Unfortunately, Marvel comics, a company founded in 1939 waited until 2016 to hire it’s first Black woman to write for them, hiring three that year to be exact. But since their debut, more black writers, artists, and characters have joined the Marvel comic book universe so check out these three legit comic book trailblazers.

Nilah Magruder

Nilah Magruder First Black Woman to Write for Marvel Comics

Nilah Magruder made history as officially the first Black woman to write for Marvel Comics when her work debuted in “A Year of Marvels: September Infinite Comic #1,” a crossover story featuring Rocket Raccoon from the Guardians of the Galaxy and Tippy-Toe, Squirrel Girl’s animal sidekick, with the cover done by Jamal Campbell. It was a digital only one-shot story, but it is a piece of black comic book history. She also went on to work on the series Marvel Rising and Vault of Spiders writing Miles Morales, Kamal Khan, and America Chavez.

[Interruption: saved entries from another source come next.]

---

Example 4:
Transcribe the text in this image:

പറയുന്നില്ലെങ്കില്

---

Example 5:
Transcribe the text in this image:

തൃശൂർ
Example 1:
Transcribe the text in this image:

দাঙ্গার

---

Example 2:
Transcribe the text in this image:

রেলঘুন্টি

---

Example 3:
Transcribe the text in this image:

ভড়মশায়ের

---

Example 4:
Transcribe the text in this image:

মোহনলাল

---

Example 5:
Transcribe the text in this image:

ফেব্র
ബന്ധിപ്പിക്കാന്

And prior to her Marvel first status, she was the first winner of the Dwayne McDuffie Award for Diversity in Comics in 2015 for her indie web comic M.F.K., a fantasy adventure about a deaf girl with a mysterious power, traveling across the desert to scatter her mother’s ashes, all written and illustrated my Magruder herself. She has also forged a career as a storyboard artist, animator for film and television, and an illustrator for children’s books.

Nilah Magruder Black Female Writer For Marvel

Roxanne Gay

Roxane Gay First Black Woman to Write for Marvel Comics

Many outlets credit Roxanne Gay as the first, but she’s actually Marvel’s second black female writer. She is a professor, editor, and social commentator as well as a National Book Award winner and New York Times best selling author of The Bad Feminist. She teamed up with Ta-Nehisi Coates for “Black Panther: World of Wakanda” which launched two months after Magruder’s Marvel debut in November of 2016.

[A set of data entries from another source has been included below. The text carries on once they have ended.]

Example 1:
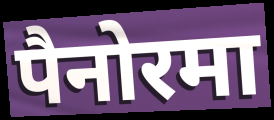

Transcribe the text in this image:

पैनोरमा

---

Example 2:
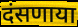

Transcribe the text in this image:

दंसणाया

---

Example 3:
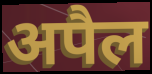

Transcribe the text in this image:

अपैल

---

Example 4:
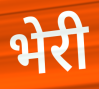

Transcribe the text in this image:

भेरी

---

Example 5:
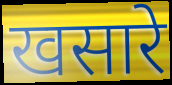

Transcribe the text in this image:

खसारे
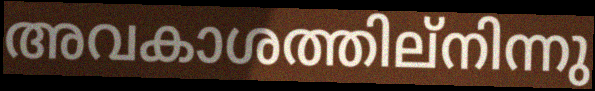
അവകാശത്തില്നിന്നു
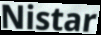
Nistar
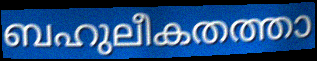
ബഹുലീകതത്താ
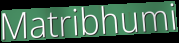
Matribhumi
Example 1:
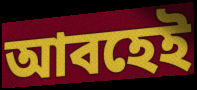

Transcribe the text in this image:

আবহেই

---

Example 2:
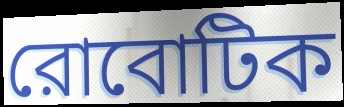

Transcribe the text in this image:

রোবোটিক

Gay’s story revolves around two of the Dora Milaje, Ayo and Aneka, who are falling in love with each other…and out of love with T’Challa, choosing to serve the people of Wakanda instead of it’s monarchy and eventually starting a revolution. Gay also participated in the Marvel Voices initiative focusing on telling the stories of diverse creators and their unique perspectives through a podcast and a one-shot comic book.

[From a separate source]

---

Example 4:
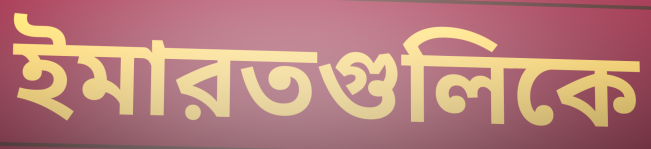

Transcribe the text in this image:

ইমারতগুলিকে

Roxane Gay Black Female Writer For Marvel

Yona Harvey

Yona Harvey Black Female Writer For Marvel

Harvey is an award-winning author and poet of the You Don’t Have To Go To Mars for Love collection. She became the third woman to join Marvel in 2016 when she worked with both Gay and Coates as a writer on issue #1 of “World of Wakanda”. Harvey wrote the origin story of World’s revolutionary leader Zenzi, a character she based on Winnie Mandela.

She also contributed to another Black Panther run with Coates, “Black Panther and The Crew” as well as Reginald Hudlin’s Black Panther run. Harvey wrote her first comic, an issue of “Flatbush Maiden,” as an undergraduate at Howard University and has also worked with teenagers writing about mental health issues in collaboration with Creative Nonfiction magazine.